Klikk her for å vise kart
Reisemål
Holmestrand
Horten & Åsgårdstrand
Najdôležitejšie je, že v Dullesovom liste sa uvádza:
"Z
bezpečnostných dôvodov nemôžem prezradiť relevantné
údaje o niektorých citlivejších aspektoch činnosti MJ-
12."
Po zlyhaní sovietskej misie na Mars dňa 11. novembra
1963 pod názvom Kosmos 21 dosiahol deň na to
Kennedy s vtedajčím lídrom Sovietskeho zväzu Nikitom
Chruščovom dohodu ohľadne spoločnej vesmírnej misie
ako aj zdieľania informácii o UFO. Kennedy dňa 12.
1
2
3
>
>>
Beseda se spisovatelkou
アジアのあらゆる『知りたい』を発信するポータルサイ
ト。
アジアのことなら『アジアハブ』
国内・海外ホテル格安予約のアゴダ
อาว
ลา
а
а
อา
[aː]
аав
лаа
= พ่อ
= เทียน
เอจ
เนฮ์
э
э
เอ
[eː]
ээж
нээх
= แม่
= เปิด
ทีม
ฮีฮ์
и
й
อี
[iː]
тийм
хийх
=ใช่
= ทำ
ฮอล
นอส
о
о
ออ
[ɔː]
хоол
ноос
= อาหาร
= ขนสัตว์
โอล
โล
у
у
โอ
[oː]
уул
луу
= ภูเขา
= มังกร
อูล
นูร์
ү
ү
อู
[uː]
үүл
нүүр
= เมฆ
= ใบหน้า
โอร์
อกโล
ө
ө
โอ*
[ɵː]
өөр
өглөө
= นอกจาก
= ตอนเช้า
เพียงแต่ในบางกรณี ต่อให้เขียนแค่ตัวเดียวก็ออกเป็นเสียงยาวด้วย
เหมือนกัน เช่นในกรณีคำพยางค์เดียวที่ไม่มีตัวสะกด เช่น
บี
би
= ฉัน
··········
● WORK ITEM
Repeat the data above in full, word for word.

● EXERCISE ANSWER
Klikk her for å vise kart
Reisemål
Holmestrand
Horten & Åsgårdstrand
Najdôležitejšie je, že v Dullesovom liste sa uvádza:
"Z
bezpečnostných dôvodov nemôžem prezradiť relevantné
údaje o niektorých citlivejších aspektoch činnosti MJ-
12."
Po zlyhaní sovietskej misie na Mars dňa 11. novembra
1963 pod názvom Kosmos 21 dosiahol deň na to
Kennedy s vtedajčím lídrom Sovietskeho zväzu Nikitom
Chruščovom dohodu ohľadne spoločnej vesmírnej misie
ako aj zdieľania informácii o UFO. Kennedy dňa 12.
1
2
3
>
>>
Beseda se spisovatelkou
アジアのあらゆる『知りたい』を発信するポータルサイ
ト。
アジアのことなら『アジアハブ』
国内・海外ホテル格安予約のアゴダ
อาว
ลา
а
а
อา
[aː]
аав
лаа
= พ่อ
= เทียน
เอจ
เนฮ์
э
э
เอ
[eː]
ээж
нээх
= แม่
= เปิด
ทีม
ฮีฮ์
и
й
อี
[iː]
тийм
хийх
=ใช่
= ทำ
ฮอล
นอส
о
о
ออ
[ɔː]
хоол
ноос
= อาหาร
= ขนสัตว์
โอล
โล
у
у
โอ
[oː]
уул
луу
= ภูเขา
= มังกร
อูล
นูร์
ү
ү
อู
[uː]
үүл
нүүр
= เมฆ
= ใบหน้า
โอร์
อกโล
ө
ө
โอ*
[ɵː]
өөр
өглөө
= นอกจาก
= ตอนเช้า
เพียงแต่ในบางกรณี ต่อให้เขียนแค่ตัวเดียวก็ออกเป็นเสียงยาวด้วย
เหมือนกัน เช่นในกรณีคำพยางค์เดียวที่ไม่มีตัวสะกด เช่น
บี
би
= ฉัน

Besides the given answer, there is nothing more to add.